The Silicon Bayou has been buzzing with tech and entrepreneurial news. Here are the most popular stories published on Silicon Bayou News in the past seven days:
Baratunde Thurston is the one of a kind man Obama once called “someone I need to know.” Baratunde is the CEO and Co-Founder of Cultivated Wit, Co-Founder of Jack & Jill Politics and author of How to Be Black. The tech-loving comedian was recently in town for Inc Magazine’s Grow Your Company Conference(GrowCO) to share what goes on inside his creatively intelligent mind. For New Orleans entrepreneurs, Baratunde had one specific piece of advice: “do it Nola style.” Baratunde also had more general advice for global entrepreneurs here.
Geeks Without Bounds hosted several Random Hacks of Kindness events around the country in conjunction with the National Day of Civic Hacking. New Orleans was the main event. Codemkrs Founder Travis Laurendine said, “The weekend led to two new apps that could help address the issue of violence in our neighborhoods. Stop the Beef encourages kids and community members to identify and help prevent violence using community leaders as conflict mediators. Check In for Good is a game that adds incentives for kids to stay on a positive path.”
Two Venture for America (VfA) fellows, Mike Mayer and Billy Schrero, are taking eighth grade education to the next level by teaching entrepreneurship through the VfA youth initiative Startup Effect.
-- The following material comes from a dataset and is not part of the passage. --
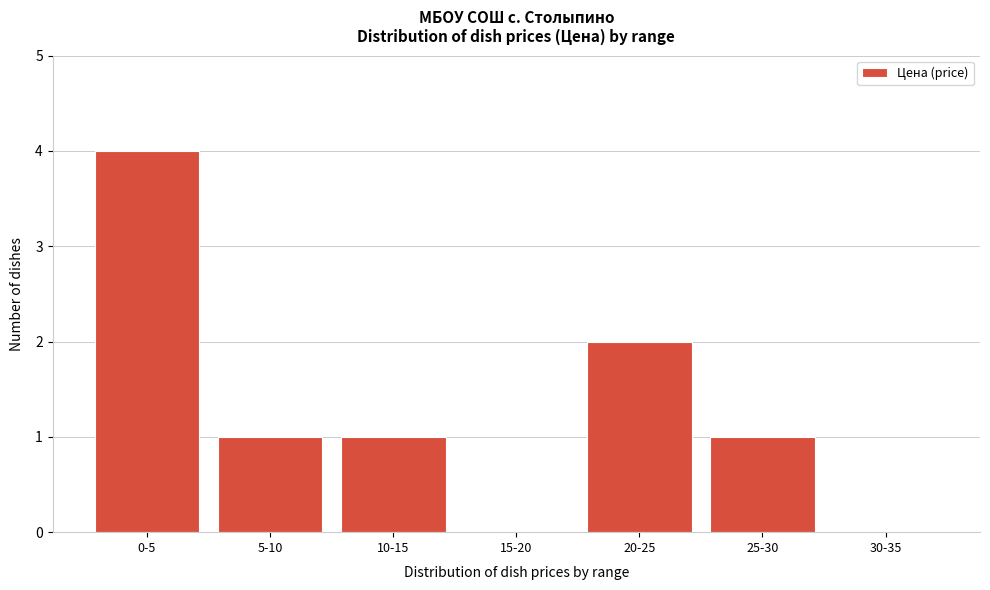

Reading right to left, list all the values displayed in this chart.

30-35=0	25-30=1	20-25=2	15-20=0	10-15=1	5-10=1	0-5=4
It’s a hands-on, action-based, experiential learning program that engages the students and provides them with valuable tools for the future. After a few months up and running, the program is seeking $10,000 to expand.
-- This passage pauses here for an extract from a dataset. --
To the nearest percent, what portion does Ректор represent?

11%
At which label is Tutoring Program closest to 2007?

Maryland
Following the Super Bowl Hackathon, the first ever Music Hackathon in Louisiana and the National Day of Civic Hacking event in New Orleans, Codemkrs has announced yet another chance for developers and designers to compete for top prizes. Bonnaroo, Nashville’s four-day music and camping festival, hosted its first official hackathon, Hackeroo over the weekend (June 8-9).
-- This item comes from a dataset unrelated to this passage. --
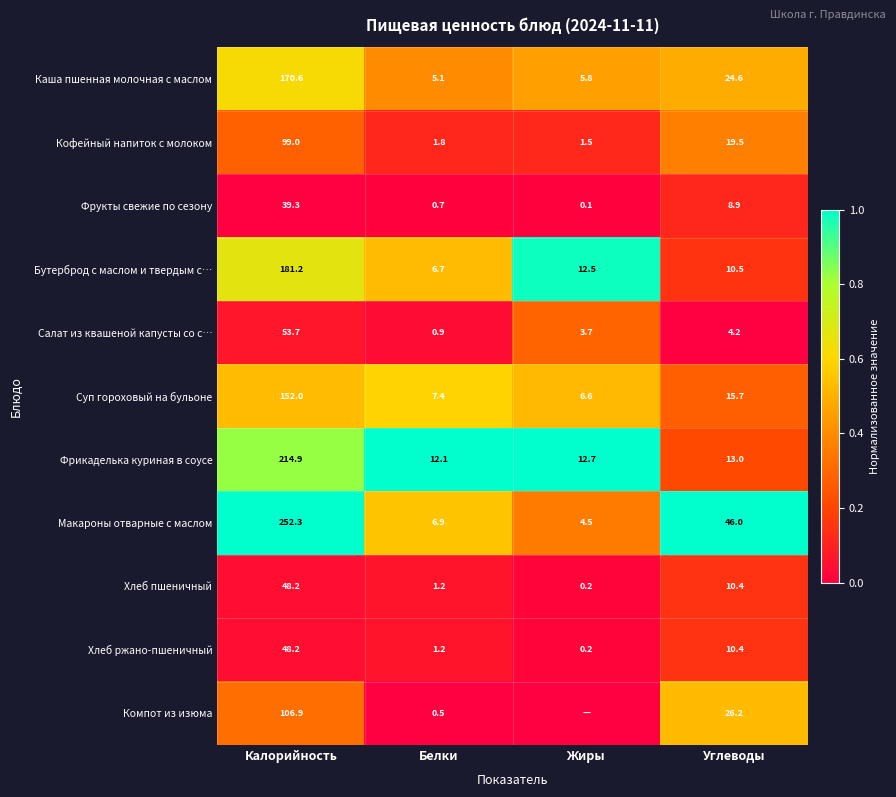

Is it true that Хлеб ржано-пшеничный equals 0.0 at Калорийность?

False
Apptitude team member Susana Bobadilla succinctly explained why New Orleans businesses need apps to engage and communicate with customers: changing demographics, mobile lifestyles and thriving tourism.
Contributor Jason Seidman recaps his experience at Launch Pad during the National Day of Civic Hacking in which, “a small group of exceedingly talented individuals came together to use their skills in an effort to better our world…In an effort to find better disaster management and crisis response solutions, teams worked toward goals they set at the start of the event. These teams chose to focus on trying to reduce crime rates by keeping kids in school, as well as reduce unnecessary rivalries between gang members open to confidential conflict resolution.”
Committee For A Better New Orleans (CBNO) is an organization working to address issues and works to better the city. They advocate for collaboration and conversation among community members. Each year, they host the Bryan Bell Metropolitan Leadership Forum (BBMLF) for emerging leaders from various sectors of the city.
Local digital marketing firm Online Optimism recently hired Patrick Rafferty. In his latest post for SBN, he explores the massive benefits of using vine as a marketing tool. He said, “Though Vine is already taking the nation by storm, businesses and individuals have only reached the tip of the iceberg in terms of marketing potential. As of now, like every other social media app in its infancy stage, Vine is overwhelmingly used by individuals with no intention of promoting a product or a brand, but rather events in their lives. Forward-thinking businesses, though, have begun to see the true marketing value within the App.”
Local IT security group NolaSec (Nola Security) is hosting its June meetingin the “fire talk” format on Thursday, June 27th from 6:00 to 8:00 pm at The Bridge Lounge. The group has nailed down three speakers who will present a wide range of technical talks. It will be an informal event where attendees and speakers can network while enjoying food and drinks.